À gauche de la figure de Dieu, un groupe d'anges chante autour d'un pupitre richement décoré. Ils forment le pendant de l'orgue représenté sur l'autre panneau musical. Le meuble témoigne à nouveau d'un niveau de détail impressionnant. Le pupitre abrite une sculpture du combat opposant l'archange Michaël et le dragon, d'après l'Apocalypse. Un manuscrit ouvert se trouve au-dessus du pupitre. Un coin recourbé du livre révèle quelques notes: ut [fa] ut [la]. Il s'agit de notation mensurale, caractéristique de la polyphonie.
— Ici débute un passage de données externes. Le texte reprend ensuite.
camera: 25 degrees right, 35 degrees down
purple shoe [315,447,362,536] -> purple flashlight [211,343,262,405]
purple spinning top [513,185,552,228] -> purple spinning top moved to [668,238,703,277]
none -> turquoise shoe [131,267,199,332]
S'il est courant au Moyen Âge que les chanteurs se tiennent debout derrière une même partition, ils ne regardent pratiquement jamais le manuscrit. Ils connaissent les morceaux par cœur et la partition n'est qu'un aide-mémoire. Il est difficile de dire avec certitude quel morceau les anges chantent. Il est certain toutefois que Van Eyck n'a pas peint un fouillis au hasard. D'après les expressions des visages et les rides, il s'agit d'un chant à plusieurs voix. La position de leur bouche permet aussi d'identifier les différentes voix: haute-contre, ténor ou basse.
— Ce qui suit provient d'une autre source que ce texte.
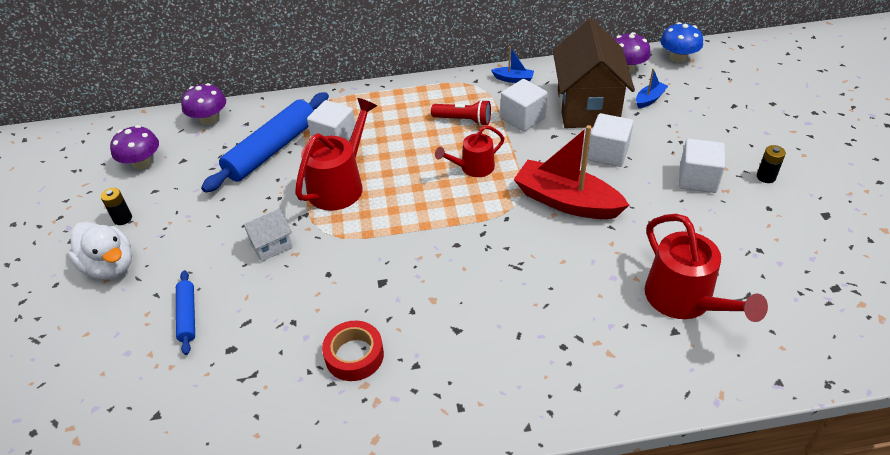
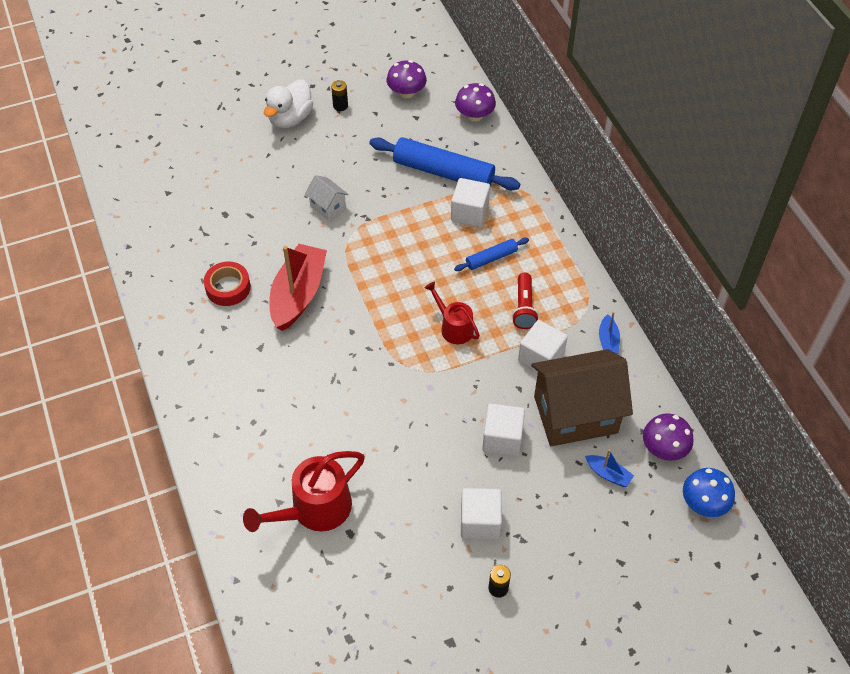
camera: 75 degrees right, 10 degrees up
blue rolling pin [176,270,195,355] -> blue rolling pin moved to [454,237,529,271]
red watering can [295,98,377,211] -> none
red boat [514,125,629,219] -> red boat moved to [270,244,327,331]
L'Agneau mystique est donc riche en enseignements pour les chercheurs, mais aussi pour les musiciens du monde entier. Bien que le retable ait plus de 500 ans, le chef-d'œuvre de Van Eyck inspire toujours les musiciens, compositeurs et fabricants d'instruments. L'Agneau mystique n'est pas seulement un élément du patrimoine mondial, c'est une icône vivante qui continue à inspirer des interprétations musicales contemporaines.